2メートルは 慣れよ

このあいだ、クルマを運転していたときのことです。
信号に引っかかったとき、前に停まったトラックには、何やらアレコレ注意書きが記されていたんですね。

何やら色々と注意書きがされています
操作時は
2メートルはなれよ

何のことやらよく判りませんが、とにかくこのトラックの操作時には、2メートル離れないといけないらしいのです。
……あれ? 「操作時」というのは、「トラックの操作時」、すなわち「運転」ですよね?
ということは、「トラックの操作時(=運転中)は2メートルはなれよ」と、こう言いたいのか、なるほどー。
その下には、さらに

接近注意

なんて書かれているんですから、やっぱり後続車に向かって「こっちが運転してるときは、2メートル以上近寄ってくんな、ボケェェェ!」って言っているんでしょう。
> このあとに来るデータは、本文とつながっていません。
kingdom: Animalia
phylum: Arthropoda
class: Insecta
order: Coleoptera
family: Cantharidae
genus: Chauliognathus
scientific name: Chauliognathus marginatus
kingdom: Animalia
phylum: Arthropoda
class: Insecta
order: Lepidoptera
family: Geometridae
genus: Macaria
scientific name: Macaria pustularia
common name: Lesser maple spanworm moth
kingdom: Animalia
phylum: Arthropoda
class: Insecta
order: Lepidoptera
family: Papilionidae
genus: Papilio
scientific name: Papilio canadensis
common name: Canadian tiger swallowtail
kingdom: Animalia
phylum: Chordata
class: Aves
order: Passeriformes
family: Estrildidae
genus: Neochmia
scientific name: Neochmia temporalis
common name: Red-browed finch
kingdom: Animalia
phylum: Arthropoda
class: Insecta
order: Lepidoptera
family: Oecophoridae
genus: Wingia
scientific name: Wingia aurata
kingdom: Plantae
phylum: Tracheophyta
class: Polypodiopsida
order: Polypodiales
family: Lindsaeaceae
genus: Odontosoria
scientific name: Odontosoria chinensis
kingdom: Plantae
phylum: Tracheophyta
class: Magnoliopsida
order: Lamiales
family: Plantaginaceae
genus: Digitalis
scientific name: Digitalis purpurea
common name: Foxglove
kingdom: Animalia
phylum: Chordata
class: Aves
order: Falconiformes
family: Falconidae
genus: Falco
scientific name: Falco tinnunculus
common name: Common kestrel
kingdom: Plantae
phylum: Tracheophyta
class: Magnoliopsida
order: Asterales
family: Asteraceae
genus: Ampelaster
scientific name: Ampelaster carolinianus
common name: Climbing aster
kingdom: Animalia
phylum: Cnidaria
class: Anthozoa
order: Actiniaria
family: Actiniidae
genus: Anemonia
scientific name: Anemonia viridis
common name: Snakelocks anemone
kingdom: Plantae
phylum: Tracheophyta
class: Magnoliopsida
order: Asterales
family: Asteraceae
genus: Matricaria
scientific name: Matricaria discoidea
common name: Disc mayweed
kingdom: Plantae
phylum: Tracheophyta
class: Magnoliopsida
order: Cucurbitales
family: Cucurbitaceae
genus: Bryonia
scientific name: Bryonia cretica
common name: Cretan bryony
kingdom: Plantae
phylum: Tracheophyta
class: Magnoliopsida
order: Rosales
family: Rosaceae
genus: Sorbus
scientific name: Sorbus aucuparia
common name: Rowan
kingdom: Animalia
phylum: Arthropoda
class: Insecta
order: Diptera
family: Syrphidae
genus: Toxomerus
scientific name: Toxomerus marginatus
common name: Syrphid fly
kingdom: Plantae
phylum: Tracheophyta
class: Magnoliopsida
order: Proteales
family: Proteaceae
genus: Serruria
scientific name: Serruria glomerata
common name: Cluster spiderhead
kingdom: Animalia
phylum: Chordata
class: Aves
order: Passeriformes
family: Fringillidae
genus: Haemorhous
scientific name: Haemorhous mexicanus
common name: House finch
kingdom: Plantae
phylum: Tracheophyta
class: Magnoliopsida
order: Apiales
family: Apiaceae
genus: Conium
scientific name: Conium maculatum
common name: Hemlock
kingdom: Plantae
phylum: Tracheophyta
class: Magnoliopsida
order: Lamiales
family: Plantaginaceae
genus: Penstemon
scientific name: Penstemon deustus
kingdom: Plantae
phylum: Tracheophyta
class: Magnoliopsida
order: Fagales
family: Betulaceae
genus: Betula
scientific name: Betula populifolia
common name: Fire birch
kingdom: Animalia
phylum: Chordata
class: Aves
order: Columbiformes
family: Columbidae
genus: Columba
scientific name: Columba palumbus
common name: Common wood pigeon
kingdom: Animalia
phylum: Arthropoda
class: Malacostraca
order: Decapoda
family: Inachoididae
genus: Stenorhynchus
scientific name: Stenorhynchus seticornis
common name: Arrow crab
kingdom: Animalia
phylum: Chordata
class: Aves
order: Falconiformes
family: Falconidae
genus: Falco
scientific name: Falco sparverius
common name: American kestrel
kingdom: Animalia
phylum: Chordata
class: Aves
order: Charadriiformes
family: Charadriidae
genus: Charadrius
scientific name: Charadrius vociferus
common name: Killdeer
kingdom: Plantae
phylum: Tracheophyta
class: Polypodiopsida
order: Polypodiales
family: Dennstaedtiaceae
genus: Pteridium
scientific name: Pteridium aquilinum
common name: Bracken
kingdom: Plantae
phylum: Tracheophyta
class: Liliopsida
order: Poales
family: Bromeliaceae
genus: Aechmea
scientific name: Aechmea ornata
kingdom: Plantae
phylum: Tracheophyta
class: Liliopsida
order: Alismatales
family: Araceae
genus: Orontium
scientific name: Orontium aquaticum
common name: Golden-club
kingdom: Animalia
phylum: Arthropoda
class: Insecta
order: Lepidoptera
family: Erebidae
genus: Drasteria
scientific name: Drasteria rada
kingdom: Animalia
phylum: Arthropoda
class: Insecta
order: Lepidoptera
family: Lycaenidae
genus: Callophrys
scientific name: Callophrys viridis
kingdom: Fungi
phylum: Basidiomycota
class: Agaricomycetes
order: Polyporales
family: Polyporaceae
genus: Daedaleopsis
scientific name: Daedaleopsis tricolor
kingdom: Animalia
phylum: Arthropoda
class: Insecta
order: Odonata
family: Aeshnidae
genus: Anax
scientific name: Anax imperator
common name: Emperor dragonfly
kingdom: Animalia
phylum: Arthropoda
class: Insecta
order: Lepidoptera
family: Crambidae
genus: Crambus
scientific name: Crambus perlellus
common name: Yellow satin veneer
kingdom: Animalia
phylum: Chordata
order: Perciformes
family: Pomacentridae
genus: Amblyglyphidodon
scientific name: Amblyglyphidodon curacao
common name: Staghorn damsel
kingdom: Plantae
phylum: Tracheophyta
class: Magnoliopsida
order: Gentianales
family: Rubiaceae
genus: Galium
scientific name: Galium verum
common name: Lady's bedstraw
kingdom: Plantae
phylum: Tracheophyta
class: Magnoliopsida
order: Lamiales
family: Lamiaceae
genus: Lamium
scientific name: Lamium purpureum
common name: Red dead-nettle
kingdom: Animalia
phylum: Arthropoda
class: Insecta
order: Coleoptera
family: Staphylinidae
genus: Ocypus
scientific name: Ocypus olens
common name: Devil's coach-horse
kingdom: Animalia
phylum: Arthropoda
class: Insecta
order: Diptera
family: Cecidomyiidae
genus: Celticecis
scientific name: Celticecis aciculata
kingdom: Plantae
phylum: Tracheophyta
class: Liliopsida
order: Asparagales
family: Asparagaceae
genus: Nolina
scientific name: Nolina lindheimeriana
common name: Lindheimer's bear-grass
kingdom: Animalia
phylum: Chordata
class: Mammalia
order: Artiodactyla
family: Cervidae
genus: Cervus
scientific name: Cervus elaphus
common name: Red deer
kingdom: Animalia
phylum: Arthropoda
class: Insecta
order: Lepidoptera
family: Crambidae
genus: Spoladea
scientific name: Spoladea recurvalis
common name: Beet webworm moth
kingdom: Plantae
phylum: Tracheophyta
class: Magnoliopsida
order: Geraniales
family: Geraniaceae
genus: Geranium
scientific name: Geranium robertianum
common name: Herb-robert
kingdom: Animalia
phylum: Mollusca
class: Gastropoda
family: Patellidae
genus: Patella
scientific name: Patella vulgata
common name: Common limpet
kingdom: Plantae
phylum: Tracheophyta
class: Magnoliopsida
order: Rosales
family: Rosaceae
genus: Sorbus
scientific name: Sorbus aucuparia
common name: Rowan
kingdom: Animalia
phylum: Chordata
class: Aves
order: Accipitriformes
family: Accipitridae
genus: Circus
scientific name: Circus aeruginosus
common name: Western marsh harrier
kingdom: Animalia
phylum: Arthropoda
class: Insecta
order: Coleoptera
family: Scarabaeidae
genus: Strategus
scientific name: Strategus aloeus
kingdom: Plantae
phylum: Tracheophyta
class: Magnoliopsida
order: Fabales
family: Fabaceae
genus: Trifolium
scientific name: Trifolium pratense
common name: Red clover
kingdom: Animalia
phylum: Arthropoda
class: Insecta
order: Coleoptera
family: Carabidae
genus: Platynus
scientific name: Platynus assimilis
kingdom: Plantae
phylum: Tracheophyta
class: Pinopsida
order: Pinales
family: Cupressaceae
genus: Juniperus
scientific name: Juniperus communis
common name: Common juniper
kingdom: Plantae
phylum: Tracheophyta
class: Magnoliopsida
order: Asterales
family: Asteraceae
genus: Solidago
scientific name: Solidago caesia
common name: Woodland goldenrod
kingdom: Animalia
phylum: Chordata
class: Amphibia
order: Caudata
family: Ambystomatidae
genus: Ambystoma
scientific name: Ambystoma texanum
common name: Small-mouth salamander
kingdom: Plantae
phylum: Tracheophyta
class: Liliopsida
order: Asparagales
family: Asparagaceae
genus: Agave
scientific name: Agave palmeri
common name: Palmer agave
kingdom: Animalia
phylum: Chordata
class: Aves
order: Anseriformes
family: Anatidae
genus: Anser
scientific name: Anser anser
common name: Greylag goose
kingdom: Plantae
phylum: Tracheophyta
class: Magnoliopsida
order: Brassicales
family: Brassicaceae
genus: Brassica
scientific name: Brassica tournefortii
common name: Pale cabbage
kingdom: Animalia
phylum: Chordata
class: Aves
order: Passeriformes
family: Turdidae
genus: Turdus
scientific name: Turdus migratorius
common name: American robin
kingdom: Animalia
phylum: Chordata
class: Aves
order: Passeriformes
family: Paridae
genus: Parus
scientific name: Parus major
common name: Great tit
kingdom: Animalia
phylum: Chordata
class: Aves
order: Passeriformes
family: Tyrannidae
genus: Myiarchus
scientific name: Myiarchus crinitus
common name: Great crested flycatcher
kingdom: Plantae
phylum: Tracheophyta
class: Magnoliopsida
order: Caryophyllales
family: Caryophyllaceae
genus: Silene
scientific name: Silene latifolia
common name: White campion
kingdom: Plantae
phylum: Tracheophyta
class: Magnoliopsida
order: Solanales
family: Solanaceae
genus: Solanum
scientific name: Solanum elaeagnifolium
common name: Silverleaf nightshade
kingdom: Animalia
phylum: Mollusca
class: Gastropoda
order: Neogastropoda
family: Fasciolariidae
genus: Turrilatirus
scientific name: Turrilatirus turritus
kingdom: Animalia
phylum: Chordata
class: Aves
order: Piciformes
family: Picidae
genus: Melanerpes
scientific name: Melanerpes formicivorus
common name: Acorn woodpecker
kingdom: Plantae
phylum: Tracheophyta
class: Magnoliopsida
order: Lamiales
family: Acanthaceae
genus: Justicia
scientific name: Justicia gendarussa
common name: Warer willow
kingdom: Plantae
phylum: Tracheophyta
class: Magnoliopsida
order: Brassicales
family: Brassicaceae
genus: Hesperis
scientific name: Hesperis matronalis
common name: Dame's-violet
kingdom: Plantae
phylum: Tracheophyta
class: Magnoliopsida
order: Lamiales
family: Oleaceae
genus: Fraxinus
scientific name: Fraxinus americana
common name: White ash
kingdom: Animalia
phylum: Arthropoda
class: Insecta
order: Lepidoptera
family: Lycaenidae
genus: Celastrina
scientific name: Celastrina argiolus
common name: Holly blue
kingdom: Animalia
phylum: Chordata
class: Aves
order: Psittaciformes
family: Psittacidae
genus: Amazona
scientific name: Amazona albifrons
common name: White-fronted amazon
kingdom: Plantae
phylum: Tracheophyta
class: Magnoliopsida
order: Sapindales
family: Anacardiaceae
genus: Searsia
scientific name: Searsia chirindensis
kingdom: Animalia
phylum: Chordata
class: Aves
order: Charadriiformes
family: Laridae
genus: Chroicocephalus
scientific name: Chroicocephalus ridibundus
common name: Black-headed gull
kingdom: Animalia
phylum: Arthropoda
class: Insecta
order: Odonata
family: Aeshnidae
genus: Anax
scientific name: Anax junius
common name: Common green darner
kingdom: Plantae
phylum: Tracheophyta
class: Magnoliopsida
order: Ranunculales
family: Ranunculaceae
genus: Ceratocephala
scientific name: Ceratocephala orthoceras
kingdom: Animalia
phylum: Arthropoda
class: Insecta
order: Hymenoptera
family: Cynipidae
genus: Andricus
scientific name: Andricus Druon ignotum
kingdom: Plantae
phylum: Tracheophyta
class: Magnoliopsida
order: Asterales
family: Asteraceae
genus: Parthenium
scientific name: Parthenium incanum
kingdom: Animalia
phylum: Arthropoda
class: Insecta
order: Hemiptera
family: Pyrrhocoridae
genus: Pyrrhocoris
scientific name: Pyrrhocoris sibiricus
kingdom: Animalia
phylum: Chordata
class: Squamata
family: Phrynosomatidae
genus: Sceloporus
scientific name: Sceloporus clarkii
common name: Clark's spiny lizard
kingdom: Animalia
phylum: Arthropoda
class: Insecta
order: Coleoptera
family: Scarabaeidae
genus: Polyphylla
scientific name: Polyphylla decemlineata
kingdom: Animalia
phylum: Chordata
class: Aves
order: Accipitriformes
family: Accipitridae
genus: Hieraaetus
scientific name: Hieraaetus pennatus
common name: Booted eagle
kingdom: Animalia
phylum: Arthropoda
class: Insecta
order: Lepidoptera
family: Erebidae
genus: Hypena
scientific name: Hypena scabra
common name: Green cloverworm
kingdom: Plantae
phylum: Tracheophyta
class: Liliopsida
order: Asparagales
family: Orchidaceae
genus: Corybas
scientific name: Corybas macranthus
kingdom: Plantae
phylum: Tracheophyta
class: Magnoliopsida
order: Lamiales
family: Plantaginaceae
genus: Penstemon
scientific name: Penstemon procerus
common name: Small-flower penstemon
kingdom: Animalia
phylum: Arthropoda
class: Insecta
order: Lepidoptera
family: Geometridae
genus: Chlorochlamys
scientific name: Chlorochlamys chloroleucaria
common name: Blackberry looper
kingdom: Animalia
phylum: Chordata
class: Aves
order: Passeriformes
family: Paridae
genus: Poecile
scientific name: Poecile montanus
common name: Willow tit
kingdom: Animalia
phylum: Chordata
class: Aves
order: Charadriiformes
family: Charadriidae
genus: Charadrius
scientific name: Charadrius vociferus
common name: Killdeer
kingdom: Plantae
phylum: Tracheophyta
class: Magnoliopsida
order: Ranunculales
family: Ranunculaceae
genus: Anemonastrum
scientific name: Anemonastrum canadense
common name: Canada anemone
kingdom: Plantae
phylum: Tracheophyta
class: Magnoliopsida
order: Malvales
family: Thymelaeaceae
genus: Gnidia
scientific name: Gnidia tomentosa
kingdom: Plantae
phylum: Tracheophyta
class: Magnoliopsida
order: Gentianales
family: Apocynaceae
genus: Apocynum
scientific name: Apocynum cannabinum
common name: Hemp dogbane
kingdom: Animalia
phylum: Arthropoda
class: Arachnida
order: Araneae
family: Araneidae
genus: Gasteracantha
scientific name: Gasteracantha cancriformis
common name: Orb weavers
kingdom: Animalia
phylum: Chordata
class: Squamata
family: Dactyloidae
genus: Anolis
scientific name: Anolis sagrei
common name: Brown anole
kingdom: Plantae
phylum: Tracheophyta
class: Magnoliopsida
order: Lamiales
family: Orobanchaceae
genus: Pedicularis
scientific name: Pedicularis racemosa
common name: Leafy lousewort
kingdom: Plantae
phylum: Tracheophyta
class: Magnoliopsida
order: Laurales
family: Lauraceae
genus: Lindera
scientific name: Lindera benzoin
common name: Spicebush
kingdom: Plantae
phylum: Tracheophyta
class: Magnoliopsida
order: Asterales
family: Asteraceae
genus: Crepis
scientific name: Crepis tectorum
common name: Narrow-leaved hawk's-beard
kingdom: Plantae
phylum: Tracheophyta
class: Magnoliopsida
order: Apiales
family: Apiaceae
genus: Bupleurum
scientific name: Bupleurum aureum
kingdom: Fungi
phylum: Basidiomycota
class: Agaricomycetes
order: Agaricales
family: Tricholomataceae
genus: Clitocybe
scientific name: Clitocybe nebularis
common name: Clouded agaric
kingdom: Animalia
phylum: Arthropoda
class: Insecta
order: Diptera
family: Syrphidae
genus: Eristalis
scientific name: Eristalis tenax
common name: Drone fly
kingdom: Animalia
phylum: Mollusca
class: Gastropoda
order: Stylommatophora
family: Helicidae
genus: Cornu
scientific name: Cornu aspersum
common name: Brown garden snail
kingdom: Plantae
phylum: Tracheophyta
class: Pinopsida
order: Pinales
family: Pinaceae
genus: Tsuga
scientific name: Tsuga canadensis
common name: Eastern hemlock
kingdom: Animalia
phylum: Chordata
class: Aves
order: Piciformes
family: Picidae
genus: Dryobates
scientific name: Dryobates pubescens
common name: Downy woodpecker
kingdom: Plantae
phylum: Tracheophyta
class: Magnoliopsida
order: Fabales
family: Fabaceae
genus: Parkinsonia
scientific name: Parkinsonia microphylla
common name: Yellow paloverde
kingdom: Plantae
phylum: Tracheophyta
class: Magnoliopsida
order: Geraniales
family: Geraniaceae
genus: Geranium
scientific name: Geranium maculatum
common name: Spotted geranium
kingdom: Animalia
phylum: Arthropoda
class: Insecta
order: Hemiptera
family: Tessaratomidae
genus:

なーるほど……と感心したのですが、いやいや、それって全然あきませんやん。
何しろ「前のトラック、いったい何が書かれているんだろ?」と気になったぼく、思わず停車時にキワキワまで近寄ってしまってるんですよ。
明らかにこれ、2メートル以上近寄ってますよね。
ということは、この注意書きは

「“近づくな”と書かれてあることを読むためには、近づかなければならない」

という、非常に矛盾した存在であると言うことなのですね。
シュレーディンガーの猫か!(←言ってみたかっただけ)

などと思っていたら、あれ?
どうもオカシイのです。オカシイ。注意書きがどうもオカシイ。
長い長い信号待ちをこれ幸いと、トラックの注意書きをよくよく見てみました。
すると……

よく見ると、スペースが空いている!
2メートルは なれよ

なんじゃぁぁぁ、こりゃぁぁぁ!
もうね、大絶叫なんですよ、大絶叫。松田優作かって言うぐらいの大絶叫。

この“はなれよ”の文字、よくよく見たら“は”と“な”のスペースが空いてますよね、スペースが。
ということは……「2メートル 離れよ」ではなくて、「2メートルは 慣れよ」って言ってるんですか! ワオ!
しかし、それっていったいどういう意味なのデスカ!?

それはきっと、こういうことでしょう。
その下の「接近注意」とともに、このメッセージはやはり後続車両に注意を促すものだったのです。
ところが、隣は何する人ぞですぐに刃傷沙汰が起きる現代ニッポン。
「2メートル 離れよ」と上からの命令口調ではカドが立って恐ろしいことにもなりかねないので、そこは敢えて優しく「2メートル(ほど車間距離を空けて待つことに)は 慣れよ(うね!)という意味が隠されているに違いないのです。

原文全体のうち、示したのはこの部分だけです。